- _Document excerpt_
Reboot Festival 2022

Week Three

Barons Court Theatre until 3rd December

Review by Claire Alexander

Watching six plays in one evening is a little like getting a taster menu at a restaurant.  You know which dishes you would like more of, which are perfectly portioned and which perhaps you would not have chosen.  Happily, all of the plays I saw at the Baron’s Court theatre last night fell into the former two categories and I found myself wondering which of the short snapshots I saw, I would like to see in a longer version.

It’s quite a challenge in an evening – six plays – and I applaud the Baron’s Court Theatre for this concept and making it work so successfully.  This is the third and final week of the Reboot Festival and will have given eighteen new and emerging writers an opportunity to showcase their work. The plays were short and snappy, perhaps only fifteen minutes at most, and thus the evening did not fall into the trap of being overlong and kept the audience on their toes! 

Interestingly a couple of themes began to emerge.  In the first half with Antigone (Maria Mayangi) and The Watchers (Jayne Woodhouse) we are taken to a violent contemporary society and a thoroughly plausible dystopian future.

Antigone cleverly and intelligently brings the Greek tragedy of Antigone firmly into the present.  In the original Sophocles’, Antigone fights to get a proper burial for her brother (Polynices) against the wishes of King Creon, ultimately at the expense of her own life.  In this version the Antigone of the title is fighting for justice for her brother who has been killed in a protest, probably by the established power.  This is a really well constructed play and I found it compelling in the way it built, performed with energy, attack and feeling by Yolanda Ovide, Lara Grace Ilori and Mutulu Wolley.   Writer Marie Mayangi absolutely hits the spot here with her direct and honest dialogue.  As Antigone says towards the end ‘how do I fight for you, if I let go of that rage’.

- _The tasks_
a - List the actors the theatre review names as performing in Antigone.
b - Rewrite the entries from the first one through the line containing "Bhur, Geylegphug, Bhutan" as a Markdown table, with the columns Row and Line and no blank lines. Leave the pictures out of the answer.

- _Exercise inputs_
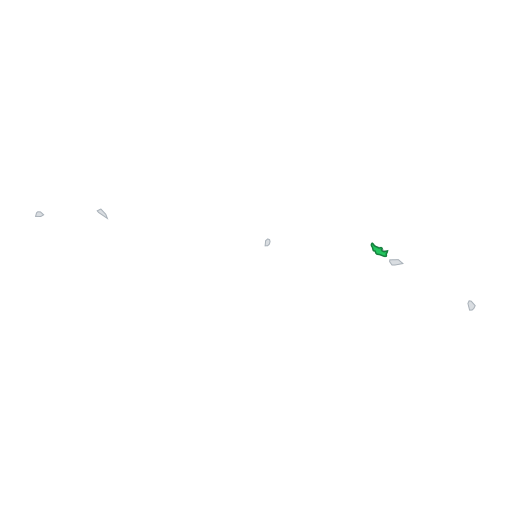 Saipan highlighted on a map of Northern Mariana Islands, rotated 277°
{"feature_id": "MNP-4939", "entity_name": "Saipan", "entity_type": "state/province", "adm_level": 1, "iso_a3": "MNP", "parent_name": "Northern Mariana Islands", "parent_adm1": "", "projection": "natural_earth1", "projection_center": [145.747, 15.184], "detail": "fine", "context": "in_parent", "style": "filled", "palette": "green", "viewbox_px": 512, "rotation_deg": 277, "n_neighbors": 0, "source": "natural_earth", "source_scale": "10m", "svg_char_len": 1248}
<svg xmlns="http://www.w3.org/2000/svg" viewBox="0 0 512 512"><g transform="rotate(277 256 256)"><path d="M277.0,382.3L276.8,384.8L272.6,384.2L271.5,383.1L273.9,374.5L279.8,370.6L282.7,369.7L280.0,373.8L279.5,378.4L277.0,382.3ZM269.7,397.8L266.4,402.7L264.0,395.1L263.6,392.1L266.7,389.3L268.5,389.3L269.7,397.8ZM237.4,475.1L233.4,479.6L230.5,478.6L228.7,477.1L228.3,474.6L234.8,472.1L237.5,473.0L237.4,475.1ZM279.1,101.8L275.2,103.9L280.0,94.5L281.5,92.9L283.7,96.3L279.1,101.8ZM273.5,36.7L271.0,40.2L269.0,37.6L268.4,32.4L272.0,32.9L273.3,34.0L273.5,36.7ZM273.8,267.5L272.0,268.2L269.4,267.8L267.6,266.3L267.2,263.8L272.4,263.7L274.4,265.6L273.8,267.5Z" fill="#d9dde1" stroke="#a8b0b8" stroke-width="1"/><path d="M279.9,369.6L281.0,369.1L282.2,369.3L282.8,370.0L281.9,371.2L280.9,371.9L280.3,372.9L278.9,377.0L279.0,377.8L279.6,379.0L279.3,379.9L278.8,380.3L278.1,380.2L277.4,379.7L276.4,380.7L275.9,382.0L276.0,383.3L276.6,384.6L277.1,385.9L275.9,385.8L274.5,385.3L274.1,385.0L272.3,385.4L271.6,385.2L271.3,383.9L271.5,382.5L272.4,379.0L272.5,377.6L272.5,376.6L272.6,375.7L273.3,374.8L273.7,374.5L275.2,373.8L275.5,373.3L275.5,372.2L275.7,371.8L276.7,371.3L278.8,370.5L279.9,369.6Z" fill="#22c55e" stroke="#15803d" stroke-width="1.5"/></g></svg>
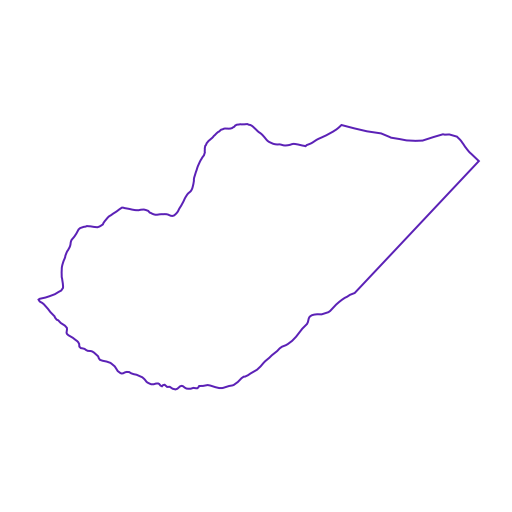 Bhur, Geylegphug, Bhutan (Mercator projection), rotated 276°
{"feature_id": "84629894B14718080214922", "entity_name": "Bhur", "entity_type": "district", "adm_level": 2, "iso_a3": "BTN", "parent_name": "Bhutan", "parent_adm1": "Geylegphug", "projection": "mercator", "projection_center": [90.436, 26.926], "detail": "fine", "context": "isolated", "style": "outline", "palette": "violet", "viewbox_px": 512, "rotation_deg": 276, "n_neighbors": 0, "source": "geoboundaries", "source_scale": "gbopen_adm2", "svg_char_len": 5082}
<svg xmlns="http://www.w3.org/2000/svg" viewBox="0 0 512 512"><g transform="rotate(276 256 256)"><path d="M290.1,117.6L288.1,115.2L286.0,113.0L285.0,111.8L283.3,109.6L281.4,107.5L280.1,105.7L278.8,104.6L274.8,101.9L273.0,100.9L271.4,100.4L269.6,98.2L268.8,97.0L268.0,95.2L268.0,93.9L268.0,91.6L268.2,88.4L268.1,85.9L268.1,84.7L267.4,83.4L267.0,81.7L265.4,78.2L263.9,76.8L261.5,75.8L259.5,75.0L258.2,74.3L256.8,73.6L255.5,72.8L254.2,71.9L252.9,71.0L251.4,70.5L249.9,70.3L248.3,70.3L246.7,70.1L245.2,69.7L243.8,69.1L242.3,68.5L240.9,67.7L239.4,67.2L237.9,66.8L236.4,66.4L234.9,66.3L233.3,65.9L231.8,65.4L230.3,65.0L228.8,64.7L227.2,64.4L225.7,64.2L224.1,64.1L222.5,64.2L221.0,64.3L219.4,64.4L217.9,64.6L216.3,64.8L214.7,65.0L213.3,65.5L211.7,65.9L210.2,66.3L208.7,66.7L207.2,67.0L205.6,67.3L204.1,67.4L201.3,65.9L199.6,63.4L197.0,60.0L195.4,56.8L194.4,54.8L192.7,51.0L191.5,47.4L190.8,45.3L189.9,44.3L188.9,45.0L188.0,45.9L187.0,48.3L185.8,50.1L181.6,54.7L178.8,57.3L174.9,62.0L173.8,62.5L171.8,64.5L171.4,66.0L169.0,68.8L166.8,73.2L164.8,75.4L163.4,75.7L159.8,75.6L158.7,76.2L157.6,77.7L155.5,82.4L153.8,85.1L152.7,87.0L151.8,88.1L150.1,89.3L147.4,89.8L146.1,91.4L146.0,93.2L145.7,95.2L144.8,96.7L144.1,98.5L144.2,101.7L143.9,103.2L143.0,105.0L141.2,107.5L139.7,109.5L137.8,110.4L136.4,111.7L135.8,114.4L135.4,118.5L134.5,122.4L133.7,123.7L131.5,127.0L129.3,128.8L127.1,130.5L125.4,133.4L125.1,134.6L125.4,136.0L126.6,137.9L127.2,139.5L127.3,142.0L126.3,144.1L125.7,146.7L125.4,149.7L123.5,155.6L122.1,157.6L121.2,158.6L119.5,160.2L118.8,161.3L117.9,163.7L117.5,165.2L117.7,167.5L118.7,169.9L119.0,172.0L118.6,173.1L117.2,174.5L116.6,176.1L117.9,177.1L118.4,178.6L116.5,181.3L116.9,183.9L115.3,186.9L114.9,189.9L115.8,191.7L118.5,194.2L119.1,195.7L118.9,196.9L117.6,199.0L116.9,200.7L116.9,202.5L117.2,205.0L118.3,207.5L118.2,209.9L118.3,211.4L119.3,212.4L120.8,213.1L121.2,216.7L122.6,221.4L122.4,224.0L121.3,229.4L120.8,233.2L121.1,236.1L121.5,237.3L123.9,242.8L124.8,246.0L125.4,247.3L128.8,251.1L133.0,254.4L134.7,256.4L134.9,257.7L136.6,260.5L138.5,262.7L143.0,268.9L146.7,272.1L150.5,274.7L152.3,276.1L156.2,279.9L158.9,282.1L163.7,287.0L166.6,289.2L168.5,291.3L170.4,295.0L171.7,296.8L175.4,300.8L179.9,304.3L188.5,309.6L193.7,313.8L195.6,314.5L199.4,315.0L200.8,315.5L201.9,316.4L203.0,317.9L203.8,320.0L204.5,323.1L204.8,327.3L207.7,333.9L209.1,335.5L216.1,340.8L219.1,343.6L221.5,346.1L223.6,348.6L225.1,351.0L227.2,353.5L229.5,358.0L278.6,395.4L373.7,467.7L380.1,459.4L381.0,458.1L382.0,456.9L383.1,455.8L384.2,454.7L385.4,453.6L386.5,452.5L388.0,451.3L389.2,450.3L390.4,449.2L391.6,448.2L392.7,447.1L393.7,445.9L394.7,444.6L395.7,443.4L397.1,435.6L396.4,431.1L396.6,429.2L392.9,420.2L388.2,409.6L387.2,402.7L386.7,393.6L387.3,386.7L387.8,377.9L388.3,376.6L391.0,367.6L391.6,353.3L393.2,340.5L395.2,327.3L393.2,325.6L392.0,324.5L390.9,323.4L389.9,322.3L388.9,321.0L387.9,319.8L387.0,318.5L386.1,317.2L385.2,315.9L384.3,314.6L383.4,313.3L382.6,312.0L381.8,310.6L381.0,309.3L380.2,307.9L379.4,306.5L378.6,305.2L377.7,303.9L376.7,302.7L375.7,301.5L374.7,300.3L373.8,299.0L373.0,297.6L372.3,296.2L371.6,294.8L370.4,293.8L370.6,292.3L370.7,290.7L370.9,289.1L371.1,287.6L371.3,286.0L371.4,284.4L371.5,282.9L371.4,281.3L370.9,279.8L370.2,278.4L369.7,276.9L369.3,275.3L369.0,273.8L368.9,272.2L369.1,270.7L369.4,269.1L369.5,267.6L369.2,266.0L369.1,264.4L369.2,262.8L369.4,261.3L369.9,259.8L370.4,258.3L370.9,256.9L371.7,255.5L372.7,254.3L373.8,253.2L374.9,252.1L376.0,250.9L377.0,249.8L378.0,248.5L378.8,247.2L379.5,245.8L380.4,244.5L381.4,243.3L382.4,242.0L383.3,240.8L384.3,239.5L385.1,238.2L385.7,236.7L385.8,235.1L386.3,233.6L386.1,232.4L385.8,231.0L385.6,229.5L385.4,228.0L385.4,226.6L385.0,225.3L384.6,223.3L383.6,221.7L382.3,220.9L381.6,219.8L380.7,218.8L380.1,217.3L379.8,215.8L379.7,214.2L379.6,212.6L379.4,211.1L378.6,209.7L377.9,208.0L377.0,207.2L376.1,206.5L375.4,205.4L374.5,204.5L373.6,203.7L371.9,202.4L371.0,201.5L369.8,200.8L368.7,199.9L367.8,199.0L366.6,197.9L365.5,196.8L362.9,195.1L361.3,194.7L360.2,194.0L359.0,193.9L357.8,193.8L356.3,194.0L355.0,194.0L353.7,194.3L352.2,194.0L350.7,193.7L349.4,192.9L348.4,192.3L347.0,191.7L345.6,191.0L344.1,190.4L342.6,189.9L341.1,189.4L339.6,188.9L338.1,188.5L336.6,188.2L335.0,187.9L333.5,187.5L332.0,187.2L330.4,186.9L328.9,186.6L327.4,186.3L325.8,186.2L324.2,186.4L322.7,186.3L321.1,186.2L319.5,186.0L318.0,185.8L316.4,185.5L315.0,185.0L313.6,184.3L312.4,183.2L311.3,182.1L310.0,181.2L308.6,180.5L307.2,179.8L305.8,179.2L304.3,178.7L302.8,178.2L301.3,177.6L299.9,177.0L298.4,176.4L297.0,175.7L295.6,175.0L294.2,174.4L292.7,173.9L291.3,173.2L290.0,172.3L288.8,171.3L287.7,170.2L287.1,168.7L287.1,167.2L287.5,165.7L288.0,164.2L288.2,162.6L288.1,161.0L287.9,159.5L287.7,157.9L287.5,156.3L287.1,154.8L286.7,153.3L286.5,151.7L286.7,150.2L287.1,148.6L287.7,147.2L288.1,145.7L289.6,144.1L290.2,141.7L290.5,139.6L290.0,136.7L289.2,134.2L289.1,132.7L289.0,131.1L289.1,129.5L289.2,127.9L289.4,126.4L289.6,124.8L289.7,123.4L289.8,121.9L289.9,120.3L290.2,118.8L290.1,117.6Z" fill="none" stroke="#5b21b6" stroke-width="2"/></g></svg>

- _Solved tasks_
a - Yolanda Ovide, Lara Grace Ilori, Mutulu Wolley

b -
| Row | Line |
|---|---|
| 1 |  Saipan highlighted on a map of Northern Mariana Islands, rotated 277° |
| 2 | {"feature_id": "MNP-4939", "entity_name": "Saipan", "entity_type": "state/province", "adm_level": 1, "iso_a3": "MNP", "parent_name": "Northern Mariana Islands", "parent_adm1": "", "projection": "natural_earth1", "projection_center": [145.747, 15.184], "detail": "fine", "context": "in_parent", "style": "filled", "palette": "green", "viewbox_px": 512, "rotation_deg": 277, "n_neighbors": 0, "source": "natural_earth", "source_scale": "10m", "svg_char_len": 1248} |
| 3 | <svg xmlns="http://www.w3.org/2000/svg" viewBox="0 0 512 512"><g transform="rotate(277 256 256)"><path d="M277.0,382.3L276.8,384.8L272.6,384.2L271.5,383.1L273.9,374.5L279.8,370.6L282.7,369.7L280.0,373.8L279.5,378.4L277.0,382.3ZM269.7,397.8L266.4,402.7L264.0,395.1L263.6,392.1L266.7,389.3L268.5,389.3L269.7,397.8ZM237.4,475.1L233.4,479.6L230.5,478.6L228.7,477.1L228.3,474.6L234.8,472.1L237.5,473.0L237.4,475.1ZM279.1,101.8L275.2,103.9L280.0,94.5L281.5,92.9L283.7,96.3L279.1,101.8ZM273.5,36.7L271.0,40.2L269.0,37.6L268.4,32.4L272.0,32.9L273.3,34.0L273.5,36.7ZM273.8,267.5L272.0,268.2L269.4,267.8L267.6,266.3L267.2,263.8L272.4,263.7L274.4,265.6L273.8,267.5Z" fill="#d9dde1" stroke="#a8b0b8" stroke-width="1"/><path d="M279.9,369.6L281.0,369.1L282.2,369.3L282.8,370.0L281.9,371.2L280.9,371.9L280.3,372.9L278.9,377.0L279.0,377.8L279.6,379.0L279.3,379.9L278.8,380.3L278.1,380.2L277.4,379.7L276.4,380.7L275.9,382.0L276.0,383.3L276.6,384.6L277.1,385.9L275.9,385.8L274.5,385.3L274.1,385.0L272.3,385.4L271.6,385.2L271.3,383.9L271.5,382.5L272.4,379.0L272.5,377.6L272.5,376.6L272.6,375.7L273.3,374.8L273.7,374.5L275.2,373.8L275.5,373.3L275.5,372.2L275.7,371.8L276.7,371.3L278.8,370.5L279.9,369.6Z" fill="#22c55e" stroke="#15803d" stroke-width="1.5"/></g></svg> |
| 4 |  Bhur, Geylegphug, Bhutan (Mercator projection), rotated 276° |